▶ [Brief]:
Transcribe the records below. Leave every word as it is.

▶ [Input]:
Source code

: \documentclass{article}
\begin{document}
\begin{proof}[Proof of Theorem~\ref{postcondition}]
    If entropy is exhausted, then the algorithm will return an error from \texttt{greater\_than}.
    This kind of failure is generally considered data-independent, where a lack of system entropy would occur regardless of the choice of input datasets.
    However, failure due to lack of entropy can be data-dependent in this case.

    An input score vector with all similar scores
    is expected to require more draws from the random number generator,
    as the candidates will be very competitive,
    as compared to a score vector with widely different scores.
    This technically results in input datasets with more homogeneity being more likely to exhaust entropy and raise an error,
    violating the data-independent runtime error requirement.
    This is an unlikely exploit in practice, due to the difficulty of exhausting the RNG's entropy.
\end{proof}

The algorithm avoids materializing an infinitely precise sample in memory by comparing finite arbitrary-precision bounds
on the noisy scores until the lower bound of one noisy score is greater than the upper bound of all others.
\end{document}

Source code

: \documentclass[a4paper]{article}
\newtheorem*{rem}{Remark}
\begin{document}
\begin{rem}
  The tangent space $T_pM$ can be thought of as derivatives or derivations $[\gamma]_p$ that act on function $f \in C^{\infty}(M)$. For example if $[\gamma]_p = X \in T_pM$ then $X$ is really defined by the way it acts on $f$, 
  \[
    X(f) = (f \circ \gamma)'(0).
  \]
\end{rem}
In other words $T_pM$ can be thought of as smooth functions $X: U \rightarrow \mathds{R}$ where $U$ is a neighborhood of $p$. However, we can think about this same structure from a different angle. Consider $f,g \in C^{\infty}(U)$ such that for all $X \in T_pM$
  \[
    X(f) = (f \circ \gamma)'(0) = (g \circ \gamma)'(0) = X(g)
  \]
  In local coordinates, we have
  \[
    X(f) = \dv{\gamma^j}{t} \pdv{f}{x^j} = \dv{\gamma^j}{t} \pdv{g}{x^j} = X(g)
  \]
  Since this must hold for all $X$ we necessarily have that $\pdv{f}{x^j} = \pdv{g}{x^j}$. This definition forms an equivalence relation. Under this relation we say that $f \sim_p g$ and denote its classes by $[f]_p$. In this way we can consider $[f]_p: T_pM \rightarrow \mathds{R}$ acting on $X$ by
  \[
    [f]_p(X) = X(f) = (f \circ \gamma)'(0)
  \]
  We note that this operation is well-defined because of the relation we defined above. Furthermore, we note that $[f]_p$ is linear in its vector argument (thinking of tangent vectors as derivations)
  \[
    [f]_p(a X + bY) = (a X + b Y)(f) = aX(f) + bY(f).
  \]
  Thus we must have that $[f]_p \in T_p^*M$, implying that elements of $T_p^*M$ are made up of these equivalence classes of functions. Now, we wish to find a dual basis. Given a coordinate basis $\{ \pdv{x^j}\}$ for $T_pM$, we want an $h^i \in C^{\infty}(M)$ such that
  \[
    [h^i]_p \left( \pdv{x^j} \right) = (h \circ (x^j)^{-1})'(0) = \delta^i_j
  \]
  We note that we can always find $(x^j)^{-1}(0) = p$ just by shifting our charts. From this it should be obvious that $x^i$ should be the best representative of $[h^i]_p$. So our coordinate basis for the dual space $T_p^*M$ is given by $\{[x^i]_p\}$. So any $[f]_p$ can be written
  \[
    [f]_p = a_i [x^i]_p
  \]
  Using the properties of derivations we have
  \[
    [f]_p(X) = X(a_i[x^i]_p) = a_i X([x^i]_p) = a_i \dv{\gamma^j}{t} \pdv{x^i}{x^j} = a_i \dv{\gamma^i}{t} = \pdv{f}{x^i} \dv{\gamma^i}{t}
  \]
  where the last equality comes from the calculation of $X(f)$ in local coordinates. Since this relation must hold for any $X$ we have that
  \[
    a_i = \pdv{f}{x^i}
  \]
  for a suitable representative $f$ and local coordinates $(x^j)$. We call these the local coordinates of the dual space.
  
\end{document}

▶ [Task solution]:
Source code

: \documentclass{article}
\begin{document}
\begin{proof}[Proof of Theorem~\ref{postcondition}]
    If entropy is exhausted, then the algorithm will return an error from \texttt{greater\_than}.
    This kind of failure is generally considered data-independent, where a lack of system entropy would occur regardless of the choice of input datasets.
    However, failure due to lack of entropy can be data-dependent in this case.

    An input score vector with all similar scores
    is expected to require more draws from the random number generator,
    as the candidates will be very competitive,
    as compared to a score vector with widely different scores.
    This technically results in input datasets with more homogeneity being more likely to exhaust entropy and raise an error,
    violating the data-independent runtime error requirement.
    This is an unlikely exploit in practice, due to the difficulty of exhausting the RNG's entropy.
\end{proof}

The algorithm avoids materializing an infinitely precise sample in memory by comparing finite arbitrary-precision bounds
on the noisy scores until the lower bound of one noisy score is greater than the upper bound of all others.
\end{document}

Source code

: \documentclass[a4paper]{article}
\newtheorem*{rem}{Remark}
\begin{document}
\begin{rem}
  The tangent space $T_pM$ can be thought of as derivatives or derivations $[\gamma]_p$ that act on function $f \in C^{\infty}(M)$. For example if $[\gamma]_p = X \in T_pM$ then $X$ is really defined by the way it acts on $f$, 
  \[
    X(f) = (f \circ \gamma)'(0).
  \]
\end{rem}
In other words $T_pM$ can be thought of as smooth functions $X: U \rightarrow \mathds{R}$ where $U$ is a neighborhood of $p$. However, we can think about this same structure from a different angle. Consider $f,g \in C^{\infty}(U)$ such that for all $X \in T_pM$
  \[
    X(f) = (f \circ \gamma)'(0) = (g \circ \gamma)'(0) = X(g)
  \]
  In local coordinates, we have
  \[
    X(f) = \dv{\gamma^j}{t} \pdv{f}{x^j} = \dv{\gamma^j}{t} \pdv{g}{x^j} = X(g)
  \]
  Since this must hold for all $X$ we necessarily have that $\pdv{f}{x^j} = \pdv{g}{x^j}$. This definition forms an equivalence relation. Under this relation we say that $f \sim_p g$ and denote its classes by $[f]_p$. In this way we can consider $[f]_p: T_pM \rightarrow \mathds{R}$ acting on $X$ by
  \[
    [f]_p(X) = X(f) = (f \circ \gamma)'(0)
  \]
  We note that this operation is well-defined because of the relation we defined above. Furthermore, we note that $[f]_p$ is linear in its vector argument (thinking of tangent vectors as derivations)
  \[
    [f]_p(a X + bY) = (a X + b Y)(f) = aX(f) + bY(f).
  \]
  Thus we must have that $[f]_p \in T_p^*M$, implying that elements of $T_p^*M$ are made up of these equivalence classes of functions. Now, we wish to find a dual basis. Given a coordinate basis $\{ \pdv{x^j}\}$ for $T_pM$, we want an $h^i \in C^{\infty}(M)$ such that
  \[
    [h^i]_p \left( \pdv{x^j} \right) = (h \circ (x^j)^{-1})'(0) = \delta^i_j
  \]
  We note that we can always find $(x^j)^{-1}(0) = p$ just by shifting our charts. From this it should be obvious that $x^i$ should be the best representative of $[h^i]_p$. So our coordinate basis for the dual space $T_p^*M$ is given by $\{[x^i]_p\}$. So any $[f]_p$ can be written
  \[
    [f]_p = a_i [x^i]_p
  \]
  Using the properties of derivations we have
  \[
    [f]_p(X) = X(a_i[x^i]_p) = a_i X([x^i]_p) = a_i \dv{\gamma^j}{t} \pdv{x^i}{x^j} = a_i \dv{\gamma^i}{t} = \pdv{f}{x^i} \dv{\gamma^i}{t}
  \]
  where the last equality comes from the calculation of $X(f)$ in local coordinates. Since this relation must hold for any $X$ we have that
  \[
    a_i = \pdv{f}{x^i}
  \]
  for a suitable representative $f$ and local coordinates $(x^j)$. We call these the local coordinates of the dual space.
  
\end{document}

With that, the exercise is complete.